───── DATA SUPPLIED

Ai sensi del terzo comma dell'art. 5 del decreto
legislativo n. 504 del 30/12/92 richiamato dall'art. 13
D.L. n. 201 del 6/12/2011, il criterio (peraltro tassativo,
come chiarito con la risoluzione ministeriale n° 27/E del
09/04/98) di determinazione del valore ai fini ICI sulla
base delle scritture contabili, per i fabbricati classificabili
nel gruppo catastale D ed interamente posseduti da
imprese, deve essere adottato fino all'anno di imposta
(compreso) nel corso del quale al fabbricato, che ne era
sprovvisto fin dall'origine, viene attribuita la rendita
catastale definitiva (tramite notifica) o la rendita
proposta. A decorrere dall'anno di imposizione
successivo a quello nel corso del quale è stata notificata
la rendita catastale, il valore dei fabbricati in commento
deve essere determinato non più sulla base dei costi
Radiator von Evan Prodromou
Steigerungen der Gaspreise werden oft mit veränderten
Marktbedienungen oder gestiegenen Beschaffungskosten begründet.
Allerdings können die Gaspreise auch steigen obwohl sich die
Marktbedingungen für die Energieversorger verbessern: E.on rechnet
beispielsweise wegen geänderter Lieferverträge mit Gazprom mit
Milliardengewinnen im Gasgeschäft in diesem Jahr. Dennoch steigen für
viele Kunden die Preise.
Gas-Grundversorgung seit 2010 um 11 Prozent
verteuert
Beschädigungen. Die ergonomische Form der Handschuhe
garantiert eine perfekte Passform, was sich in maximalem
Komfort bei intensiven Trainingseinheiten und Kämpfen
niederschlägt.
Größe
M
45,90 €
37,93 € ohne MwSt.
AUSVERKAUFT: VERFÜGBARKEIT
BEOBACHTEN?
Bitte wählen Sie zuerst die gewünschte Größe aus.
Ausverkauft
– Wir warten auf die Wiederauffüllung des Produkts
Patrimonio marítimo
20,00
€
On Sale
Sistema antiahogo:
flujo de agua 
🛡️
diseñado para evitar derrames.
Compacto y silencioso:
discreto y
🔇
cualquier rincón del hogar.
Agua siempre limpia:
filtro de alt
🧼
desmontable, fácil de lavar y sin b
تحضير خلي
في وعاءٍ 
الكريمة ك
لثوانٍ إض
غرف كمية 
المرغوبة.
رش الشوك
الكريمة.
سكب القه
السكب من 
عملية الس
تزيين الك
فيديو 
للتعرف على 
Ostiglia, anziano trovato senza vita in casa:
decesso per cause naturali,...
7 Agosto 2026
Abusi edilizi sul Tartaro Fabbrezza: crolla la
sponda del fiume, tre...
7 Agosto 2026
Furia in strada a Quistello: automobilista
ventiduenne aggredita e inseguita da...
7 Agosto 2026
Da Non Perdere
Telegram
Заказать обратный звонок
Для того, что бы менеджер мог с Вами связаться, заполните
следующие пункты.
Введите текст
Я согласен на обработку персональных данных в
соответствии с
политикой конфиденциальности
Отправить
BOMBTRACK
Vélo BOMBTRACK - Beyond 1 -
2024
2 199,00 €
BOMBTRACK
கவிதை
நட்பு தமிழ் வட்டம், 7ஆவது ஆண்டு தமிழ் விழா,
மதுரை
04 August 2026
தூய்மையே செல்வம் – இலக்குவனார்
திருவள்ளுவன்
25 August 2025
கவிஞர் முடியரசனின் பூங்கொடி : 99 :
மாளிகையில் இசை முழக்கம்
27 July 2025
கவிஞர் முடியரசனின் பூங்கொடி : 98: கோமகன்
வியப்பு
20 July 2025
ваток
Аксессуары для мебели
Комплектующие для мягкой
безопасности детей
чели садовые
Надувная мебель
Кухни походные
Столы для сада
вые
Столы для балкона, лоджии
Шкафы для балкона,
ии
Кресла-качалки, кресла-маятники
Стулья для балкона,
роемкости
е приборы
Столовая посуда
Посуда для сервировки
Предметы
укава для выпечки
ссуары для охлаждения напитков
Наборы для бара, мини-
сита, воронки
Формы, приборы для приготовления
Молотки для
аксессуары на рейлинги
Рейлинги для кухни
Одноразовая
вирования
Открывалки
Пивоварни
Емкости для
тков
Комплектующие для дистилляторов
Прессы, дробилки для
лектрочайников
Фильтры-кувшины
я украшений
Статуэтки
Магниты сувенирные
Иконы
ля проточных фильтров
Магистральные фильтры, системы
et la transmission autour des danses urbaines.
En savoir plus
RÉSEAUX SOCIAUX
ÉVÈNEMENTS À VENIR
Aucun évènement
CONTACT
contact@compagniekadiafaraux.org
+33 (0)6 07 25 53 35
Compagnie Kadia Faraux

──────────

Output the records above, each one exactly, with none left out.

Ai sensi del terzo comma dell'art. 5 del decreto
legislativo n. 504 del 30/12/92 richiamato dall'art. 13
D.L. n. 201 del 6/12/2011, il criterio (peraltro tassativo,
come chiarito con la risoluzione ministeriale n° 27/E del
09/04/98) di determinazione del valore ai fini ICI sulla
base delle scritture contabili, per i fabbricati classificabili
nel gruppo catastale D ed interamente posseduti da
imprese, deve essere adottato fino all'anno di imposta
(compreso) nel corso del quale al fabbricato, che ne era
sprovvisto fin dall'origine, viene attribuita la rendita
catastale definitiva (tramite notifica) o la rendita
proposta. A decorrere dall'anno di imposizione
successivo a quello nel corso del quale è stata notificata
la rendita catastale, il valore dei fabbricati in commento
deve essere determinato non più sulla base dei costi
Radiator von Evan Prodromou
Steigerungen der Gaspreise werden oft mit veränderten
Marktbedienungen oder gestiegenen Beschaffungskosten begründet.
Allerdings können die Gaspreise auch steigen obwohl sich die
Marktbedingungen für die Energieversorger verbessern: E.on rechnet
beispielsweise wegen geänderter Lieferverträge mit Gazprom mit
Milliardengewinnen im Gasgeschäft in diesem Jahr. Dennoch steigen für
viele Kunden die Preise.
Gas-Grundversorgung seit 2010 um 11 Prozent
verteuert
Beschädigungen. Die ergonomische Form der Handschuhe
garantiert eine perfekte Passform, was sich in maximalem
Komfort bei intensiven Trainingseinheiten und Kämpfen
niederschlägt.
Größe
M
45,90 €
37,93 € ohne MwSt.
AUSVERKAUFT: VERFÜGBARKEIT
BEOBACHTEN?
Bitte wählen Sie zuerst die gewünschte Größe aus.
Ausverkauft
– Wir warten auf die Wiederauffüllung des Produkts
Patrimonio marítimo
20,00
€
On Sale
Sistema antiahogo:
flujo de agua 
🛡️
diseñado para evitar derrames.
Compacto y silencioso:
discreto y
🔇
cualquier rincón del hogar.
Agua siempre limpia:
filtro de alt
🧼
desmontable, fácil de lavar y sin b
تحضير خلي
في وعاءٍ 
الكريمة ك
لثوانٍ إض
غرف كمية 
المرغوبة.
رش الشوك
الكريمة.
سكب القه
السكب من 
عملية الس
تزيين الك
فيديو 
للتعرف على 
Ostiglia, anziano trovato senza vita in casa:
decesso per cause naturali,...
7 Agosto 2026
Abusi edilizi sul Tartaro Fabbrezza: crolla la
sponda del fiume, tre...
7 Agosto 2026
Furia in strada a Quistello: automobilista
ventiduenne aggredita e inseguita da...
7 Agosto 2026
Da Non Perdere
Telegram
Заказать обратный звонок
Для того, что бы менеджер мог с Вами связаться, заполните
следующие пункты.
Введите текст
Я согласен на обработку персональных данных в
соответствии с
политикой конфиденциальности
Отправить
BOMBTRACK
Vélo BOMBTRACK - Beyond 1 -
2024
2 199,00 €
BOMBTRACK
கவிதை
நட்பு தமிழ் வட்டம், 7ஆவது ஆண்டு தமிழ் விழா,
மதுரை
04 August 2026
தூய்மையே செல்வம் – இலக்குவனார்
திருவள்ளுவன்
25 August 2025
கவிஞர் முடியரசனின் பூங்கொடி : 99 :
மாளிகையில் இசை முழக்கம்
27 July 2025
கவிஞர் முடியரசனின் பூங்கொடி : 98: கோமகன்
வியப்பு
20 July 2025
ваток
Аксессуары для мебели
Комплектующие для мягкой
безопасности детей
чели садовые
Надувная мебель
Кухни походные
Столы для сада
вые
Столы для балкона, лоджии
Шкафы для балкона,
ии
Кресла-качалки, кресла-маятники
Стулья для балкона,
роемкости
е приборы
Столовая посуда
Посуда для сервировки
Предметы
укава для выпечки
ссуары для охлаждения напитков
Наборы для бара, мини-
сита, воронки
Формы, приборы для приготовления
Молотки для
аксессуары на рейлинги
Рейлинги для кухни
Одноразовая
вирования
Открывалки
Пивоварни
Емкости для
тков
Комплектующие для дистилляторов
Прессы, дробилки для
лектрочайников
Фильтры-кувшины
я украшений
Статуэтки
Магниты сувенирные
Иконы
ля проточных фильтров
Магистральные фильтры, системы
et la transmission autour des danses urbaines.
En savoir plus
RÉSEAUX SOCIAUX
ÉVÈNEMENTS À VENIR
Aucun évènement
CONTACT
contact@compagniekadiafaraux.org
+33 (0)6 07 25 53 35
Compagnie Kadia Faraux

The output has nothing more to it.